I have actually been trying to think of a goal that I could report to this group.  I want to be able to participate.  I believe it would be beneficial.  This morning an idea came to me.  Instead of trying to think of a goal, I should use one that I am already attempting to put in place.  By that, I mean the new strategy I’ve been working to incorporate into my daily routine.

The strategy that I can’t make “stick” is to practice breathing.  No, I don’t normally hold my breath and forget to breath.  Relaxation breathing, specifically I’m doing 7-11 breathing.  Inhale to the count of 7 and exhale to the count of 11.  Repeat until you reach your calm.  My psychologist suggests I practice this technique four times per day for two minutes each time.  Here is where goal setting comes in.

My goal is to put a reminder in my phone at four different times throughout every day.  The reminder will read, “practice breathing for two minutes”.  I will use the timer that already exists on my phone, set it for two minutes, and ta-da, I’m on my way to reaching a goal.  The purpose of this practice is to have breathing be the reaction to extreme emotion.  This creates a “pause” button.  A way to stop thinking at the height of an extreme emotion.  Pausing, with breathing, will give me time to change my thinking, prepare a different response, and possibly not need to react at all.

Just one second……don’t go anywhere……..

There!  Reminders are in my phone.  First one is for later this evening.  I look forward to the challenge of sticking to this goal.

22 Sep

Rest The Mind, Challenge The Body

Why is it, I am not as better as I’d like to think I am?nosehill

The desire to feel better can sometimes deceive and allow us that brief glimmer of what “better” will feel like.  I am convinced that desire is a helping tool.   If you want to go on a vacation in a tropical location, you are able to make this happen.  It is something you desire.  It only stands to reason that if you are wanting to feel better, you are most likely going to get there quicker because of the desire to get there.

How then, do I feel like I was lied to and cheated on?  The heavy feeling I’m carrying today is the culprit.  I started my day on a very positive note.  A great big walk with my dog.  It was a beautiful morning and I chose a great location for our walk.  I was feeling upbeat and positive.  What happened?  How can things change so quickly?  Pain.  The pain that comes from parts left unused.  I am so sore.  I know, this is funny.  We speak of pain usually from the point of view of mental anguish.  Nope, not today.  I hurt!  So much so, in fact, it has left me feeling tired and worn out.

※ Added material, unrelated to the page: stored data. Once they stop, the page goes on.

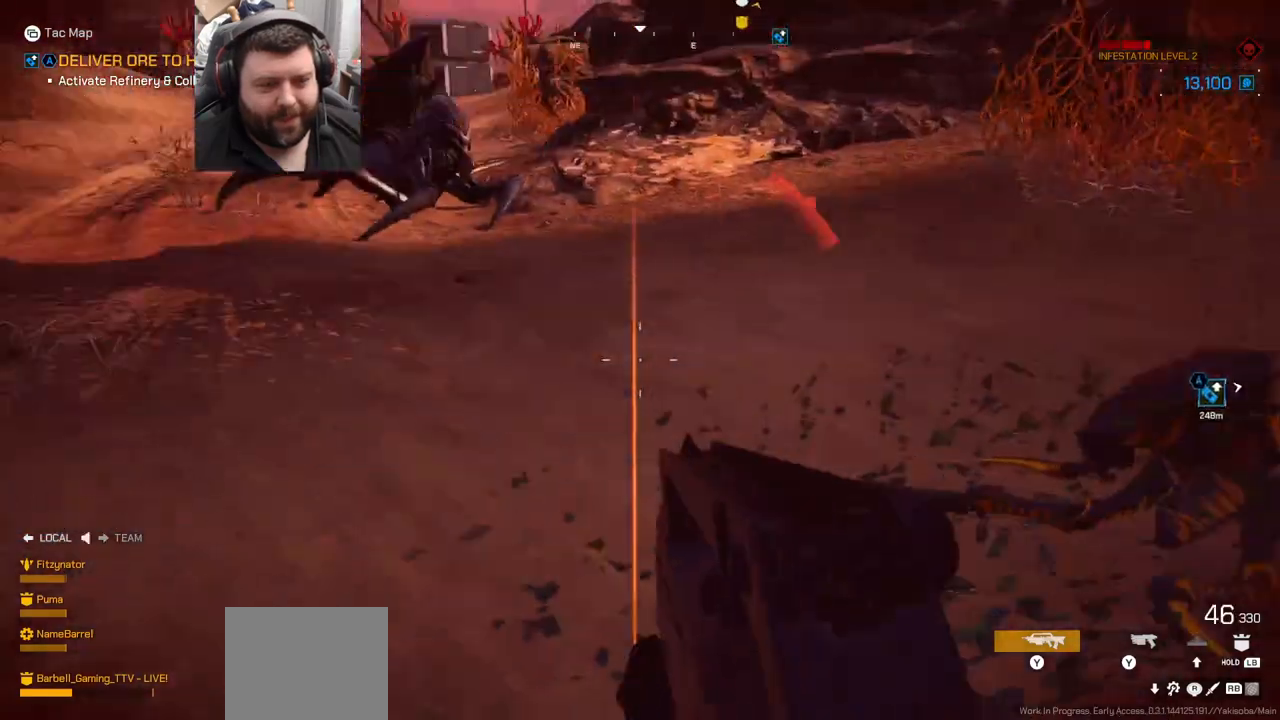
{"buttons": ["DPAD_LEFT"], "left_stick": "center", "right_stick": "down-left", "events": [[383, "right_stick", "center"], [500, "right_stick", "down-left"]]}
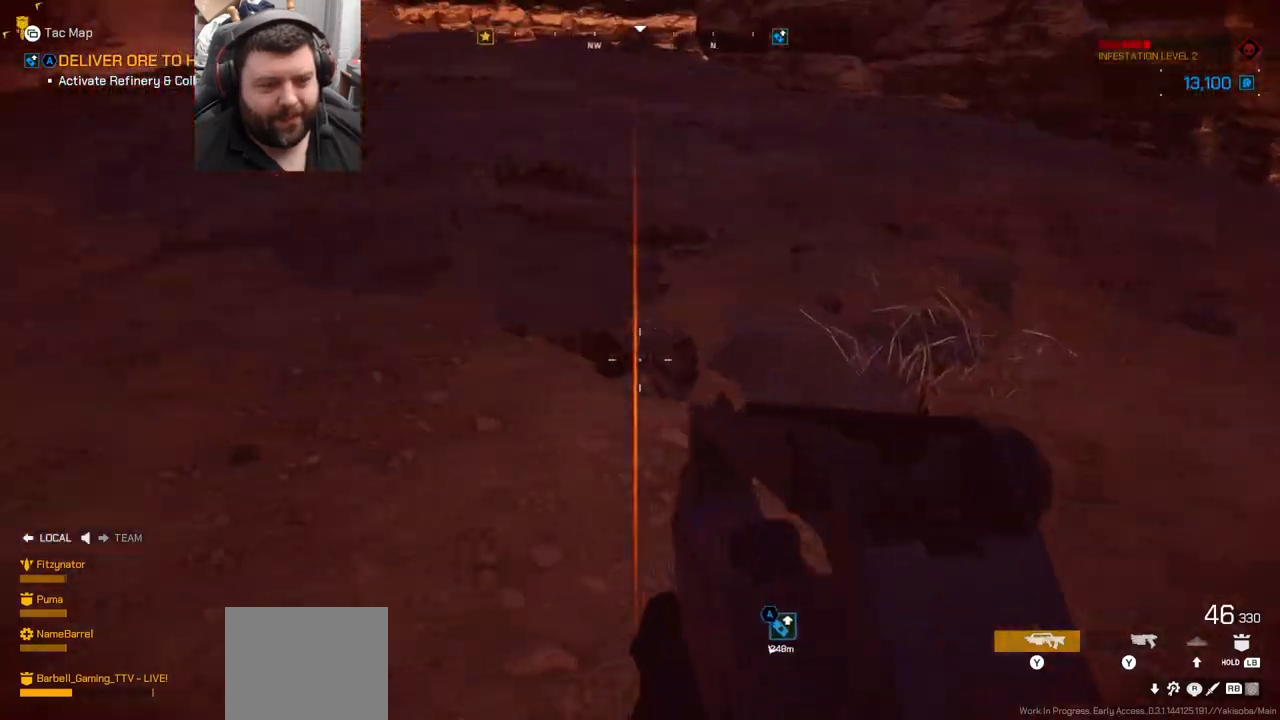
{"buttons": ["DPAD_LEFT"], "left_stick": "center", "right_stick": "left", "events": [[267, "right_stick", "center"], [383, "right_stick", "left"]]}
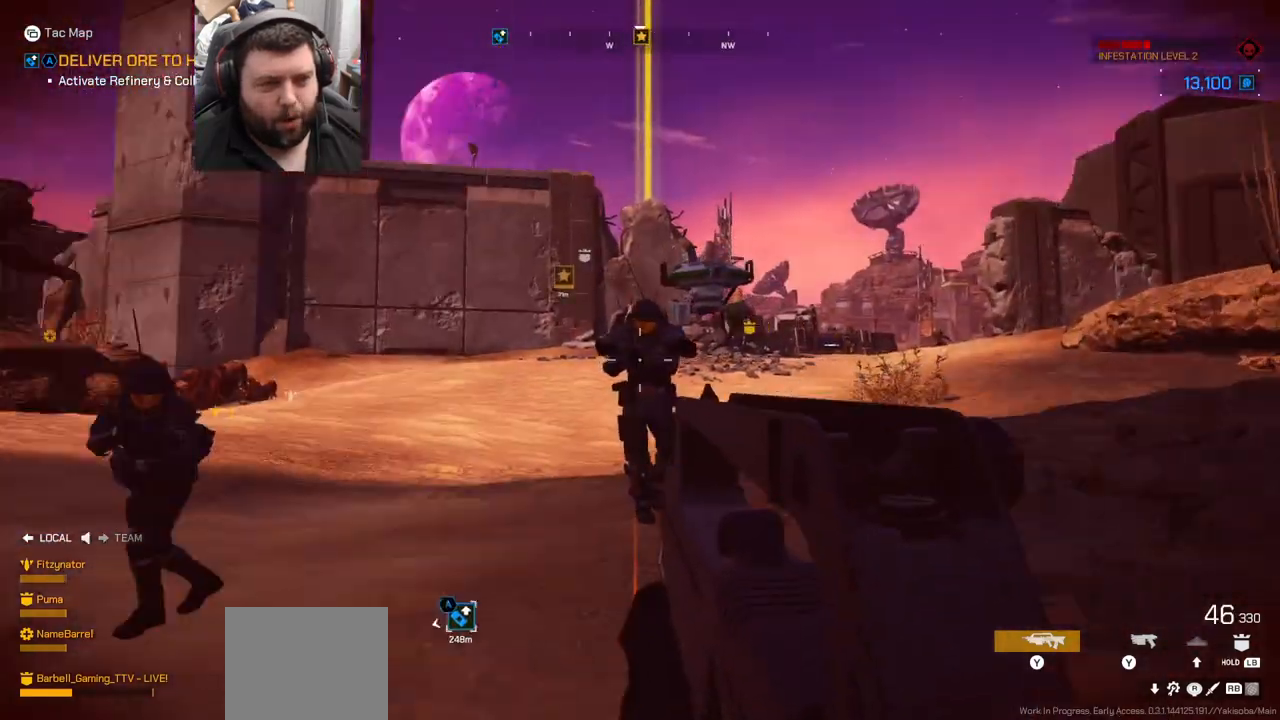
{"buttons": ["DPAD_LEFT"], "left_stick": "center", "right_stick": "left", "events": [[50, "right_stick", "center"], [167, "right_stick", "left"], [317, "right_stick", "center"], [400, "right_stick", "left"]]}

What can I do about this?  Right now….I smile as I write this because I’m already turning my mind around.  I let myself become trapped by the pain of my body.  My mind is just fine.  It was fine this morning, and it’s going to be fine tomorrow. And tomorrow?  We do the walk again!  Stretch the pained muscles.  Work them again.  Not only am I getting muscles moving, I am working on the lungs yet again.  I’m a little out of practice with the big breathing.  Big breathing with no fear!  Even more of a challenge.  I did it today!  I will do it again tomorrow.

We do work on our minds.  We challenge our thinking.  We build coping strategies.  I have a process in place to work on my mind, my thinking and testing new strategies.  Now, I need to get my body back to work.  It needs to be challenged by physical exertion.  That is the next thing!